══ DATA FOR ANALYSIS ══
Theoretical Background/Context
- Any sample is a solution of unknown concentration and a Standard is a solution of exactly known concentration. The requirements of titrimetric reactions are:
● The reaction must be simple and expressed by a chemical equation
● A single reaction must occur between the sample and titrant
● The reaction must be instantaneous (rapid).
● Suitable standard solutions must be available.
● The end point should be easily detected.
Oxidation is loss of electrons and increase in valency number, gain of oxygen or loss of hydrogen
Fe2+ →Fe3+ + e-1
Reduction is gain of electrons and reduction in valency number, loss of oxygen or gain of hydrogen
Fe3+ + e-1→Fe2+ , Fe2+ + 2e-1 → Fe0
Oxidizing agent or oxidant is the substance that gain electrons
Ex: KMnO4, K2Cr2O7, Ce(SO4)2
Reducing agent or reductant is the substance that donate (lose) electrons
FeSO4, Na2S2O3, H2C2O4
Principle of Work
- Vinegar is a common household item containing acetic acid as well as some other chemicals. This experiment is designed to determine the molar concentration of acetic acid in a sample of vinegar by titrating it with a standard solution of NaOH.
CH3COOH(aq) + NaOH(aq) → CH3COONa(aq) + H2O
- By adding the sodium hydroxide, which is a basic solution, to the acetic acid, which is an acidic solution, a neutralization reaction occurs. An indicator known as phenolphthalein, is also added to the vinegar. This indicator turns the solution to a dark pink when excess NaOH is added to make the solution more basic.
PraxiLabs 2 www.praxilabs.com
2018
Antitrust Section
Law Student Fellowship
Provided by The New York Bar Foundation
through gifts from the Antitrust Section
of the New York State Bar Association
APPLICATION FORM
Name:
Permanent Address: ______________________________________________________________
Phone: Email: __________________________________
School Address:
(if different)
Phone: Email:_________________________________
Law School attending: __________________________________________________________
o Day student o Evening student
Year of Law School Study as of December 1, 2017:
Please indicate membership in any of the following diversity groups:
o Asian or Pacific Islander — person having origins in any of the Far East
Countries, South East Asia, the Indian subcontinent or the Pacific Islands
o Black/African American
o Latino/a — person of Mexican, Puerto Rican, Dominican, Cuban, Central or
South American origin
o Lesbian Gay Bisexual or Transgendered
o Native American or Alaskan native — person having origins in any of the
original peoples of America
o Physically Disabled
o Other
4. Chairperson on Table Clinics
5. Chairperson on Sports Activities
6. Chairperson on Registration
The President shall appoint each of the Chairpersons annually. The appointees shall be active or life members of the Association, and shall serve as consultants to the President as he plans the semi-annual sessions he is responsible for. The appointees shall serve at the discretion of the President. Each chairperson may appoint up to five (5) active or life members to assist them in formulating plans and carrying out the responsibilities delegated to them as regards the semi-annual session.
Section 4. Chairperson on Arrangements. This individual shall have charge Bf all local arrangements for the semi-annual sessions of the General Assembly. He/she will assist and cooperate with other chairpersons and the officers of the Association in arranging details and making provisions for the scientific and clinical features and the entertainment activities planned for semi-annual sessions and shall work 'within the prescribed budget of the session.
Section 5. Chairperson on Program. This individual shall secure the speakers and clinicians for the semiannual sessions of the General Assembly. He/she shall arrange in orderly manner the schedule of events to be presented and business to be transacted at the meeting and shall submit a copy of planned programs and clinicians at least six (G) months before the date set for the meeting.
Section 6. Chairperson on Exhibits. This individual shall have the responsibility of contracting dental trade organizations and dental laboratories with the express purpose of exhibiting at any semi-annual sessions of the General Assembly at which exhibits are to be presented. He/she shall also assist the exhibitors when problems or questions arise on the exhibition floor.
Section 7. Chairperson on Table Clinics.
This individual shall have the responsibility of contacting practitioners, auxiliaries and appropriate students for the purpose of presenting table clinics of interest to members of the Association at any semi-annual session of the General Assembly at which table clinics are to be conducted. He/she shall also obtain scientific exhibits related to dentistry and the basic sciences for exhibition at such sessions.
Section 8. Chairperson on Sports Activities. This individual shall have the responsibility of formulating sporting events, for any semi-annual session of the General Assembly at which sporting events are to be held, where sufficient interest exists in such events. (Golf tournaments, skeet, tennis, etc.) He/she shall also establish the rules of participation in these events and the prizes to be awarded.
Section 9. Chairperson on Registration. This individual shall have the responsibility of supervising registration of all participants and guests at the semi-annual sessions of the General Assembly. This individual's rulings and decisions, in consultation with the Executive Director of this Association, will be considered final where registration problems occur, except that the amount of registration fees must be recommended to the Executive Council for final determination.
═══
DIRECTIONS:
Looking at the material above, please copy exactly every line from its first line through the line containing "be easily detected.", with both ends included and nothing else.

RESPONSE:
Theoretical Background/Context
- Any sample is a solution of unknown concentration and a Standard is a solution of exactly known concentration. The requirements of titrimetric reactions are:
● The reaction must be simple and expressed by a chemical equation
● A single reaction must occur between the sample and titrant
● The reaction must be instantaneous (rapid).
● Suitable standard solutions must be available.
● The end point should be easily detected.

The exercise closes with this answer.